Are you sure that it was OVH network downtime and wasn't NanoVZ node downtime/reboots (with the provider putting the VPS in suspend during the reboots so it wouldn't show any downtime during the reboots/maintenance periods)?  

For comparison purposes, 3 of my servers at OVH which haven't experienced the same type of  frequent "network issues" that NanoVZ seems to experience

An OVH server in Roubaix: in the past 10 months I'm showing a total of 15 minutes downtime in Roubaix and the 2 longest downtimes (8 minutes and 4 minutes) were due to me rebooting the server for upgrades.



For reference, OVH/RunAbove Strasbourg, almost all of the downtimes shown are the VPS being rebooted by me:



Server (one of the very rare 5 euro Kimsufi KS-1 BHS Atoms) at OVH/BHS Canada:



(3 performance graphs above are from StatusCake public monitoring graphs).

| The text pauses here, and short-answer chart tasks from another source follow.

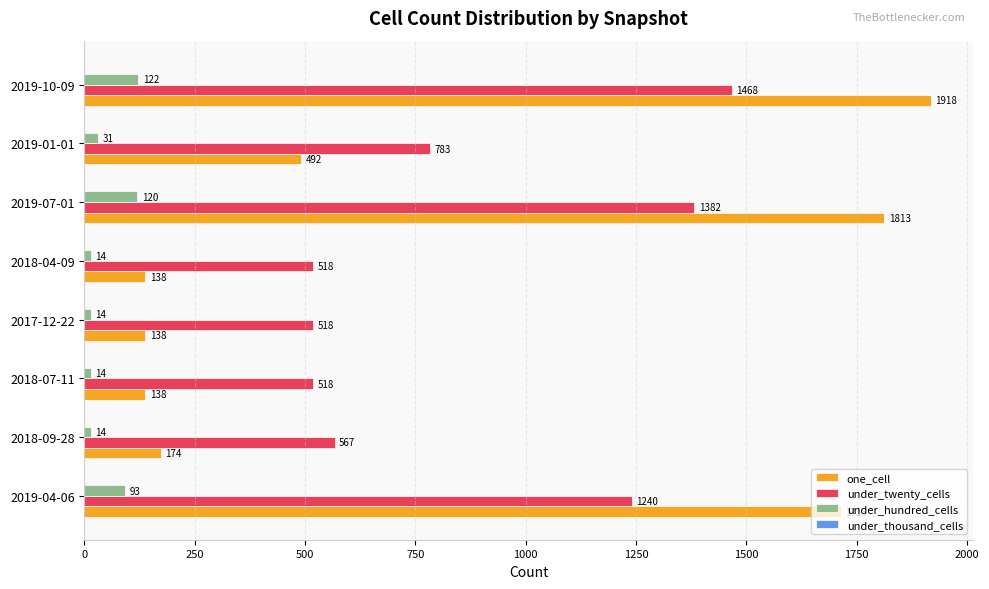

Read the one_cell value at 2019-01-01, to the nearest 100.

500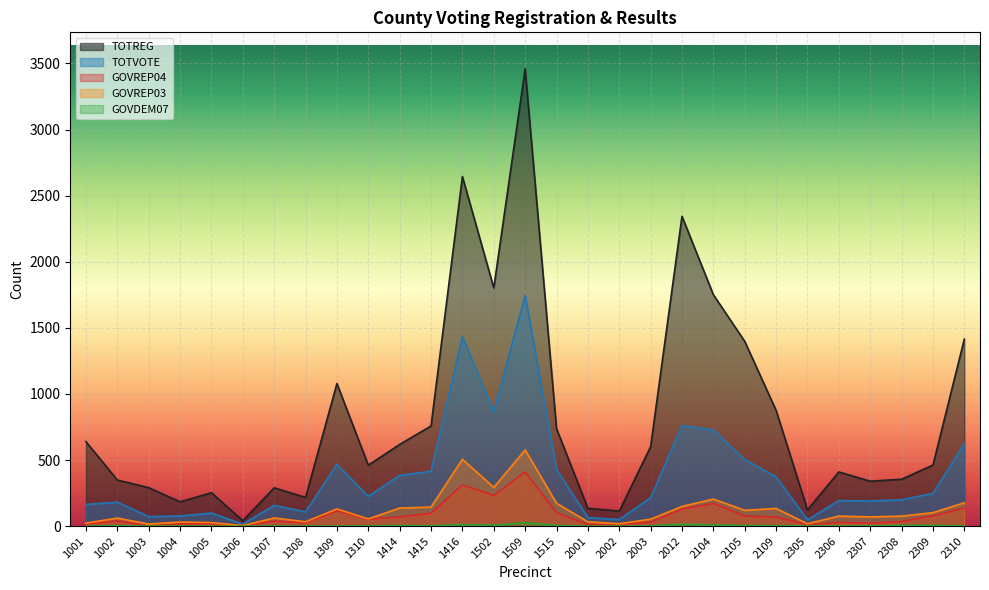

List the labels in order of TOTREG value, smallest first.

1306, 2002, 2305, 2001, 1004, 1308, 1005, 1307, 1003, 2307, 1002, 2308, 2306, 1310, 2309, 2003, 1414, 1001, 1515, 1415, 2109, 1309, 2105, 2310, 2104, 1502, 2012, 1416, 1509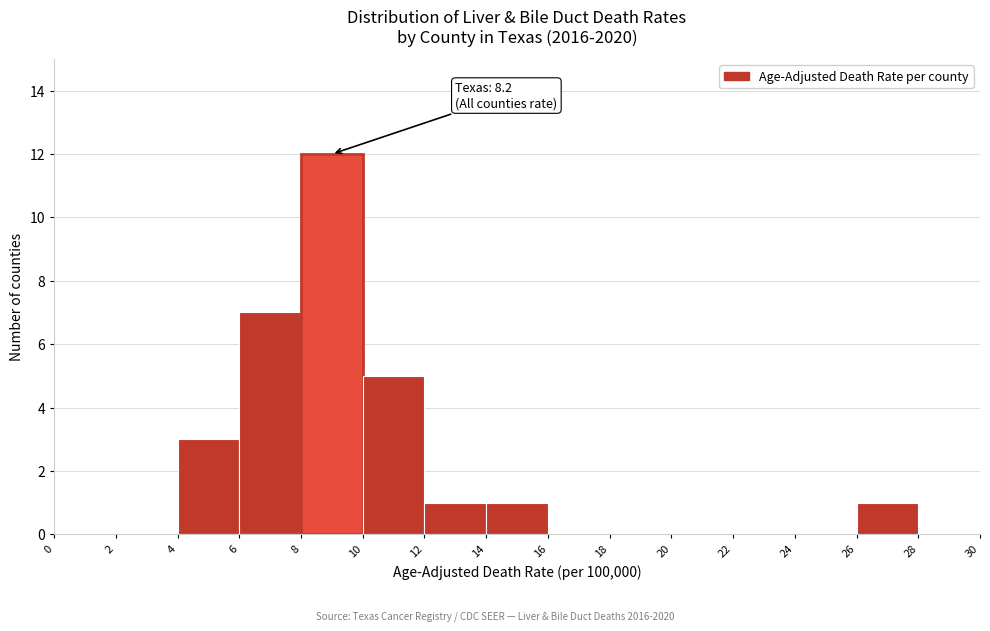

Over which range of the x-axis is the bar tallest?

8 to 10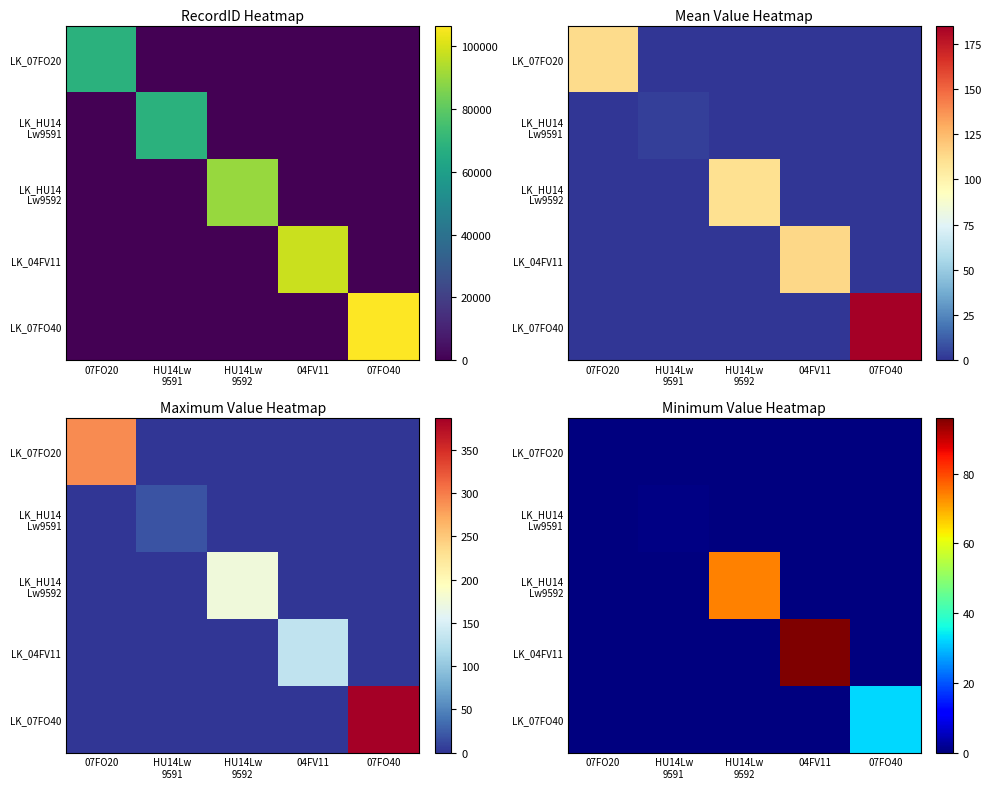

At how many categories does at least one series exceed 95?

1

TL;DR: the frequent "network problems" NanoVZ is experiencing on their rented OVH server seem to be limited to their server...downtime on OVH's network is fairly rare.


----------



## wlanboy (Sep 29, 2015)

DomainBop said:


> wlanboy said:
> 
> 
> > Time for an update:
> ...


Uptime of the vps itself is 59 days. So it is network related. I am testing ipv4, ipv6 through ping and testing ipv6 through webpage too. Last test method does have the best uptime.
I am running a website and a mail server on this vps. Mails did not get bounced but website is not available from time to time,
But I cannot point my finger at the node ... no evidence. But a lot better than the vps in Düsseldorf (which was moved to Falkenstein without notice).


----------



## wlanboy (Jan 1, 2016)

Cancled the vps.


----------



## willie (Jan 1, 2016)

wlanboy said:


> a lot better than the vps in Düsseldorf (which was moved to Falkenstein without notice).



Fwiw, there is some confusion in the above.  Düsseldorf (DE01) was not moved to Falkenstein--it is still in Düsseldorf.  There is a separate node (DE02) in Falkenstein.  Both are now somewhat better than they were in the past.


----------



## wlanboy (Jan 1, 2016)

willie said:


> Fwiw, there is some confusion in the above.  Düsseldorf (DE01) was not moved to Falkenstein--it is still in Düsseldorf.  There is a separate node (DE02) in Falkenstein.  Both are now somewhat better than they were in the past.



My vps was moved - of course not the node.


----------



## willie (Jan 2, 2016)

That's really weird and doesn't sound usual.  I had one on DE1 (now have both) and it didn't get moved.  You could put in a ticket asking what happened.


----------



## wlanboy (Jan 4, 2016)

willie said:


> You could put in a ticket asking what happened.



I canceled the vps, so asking would not change something.


----------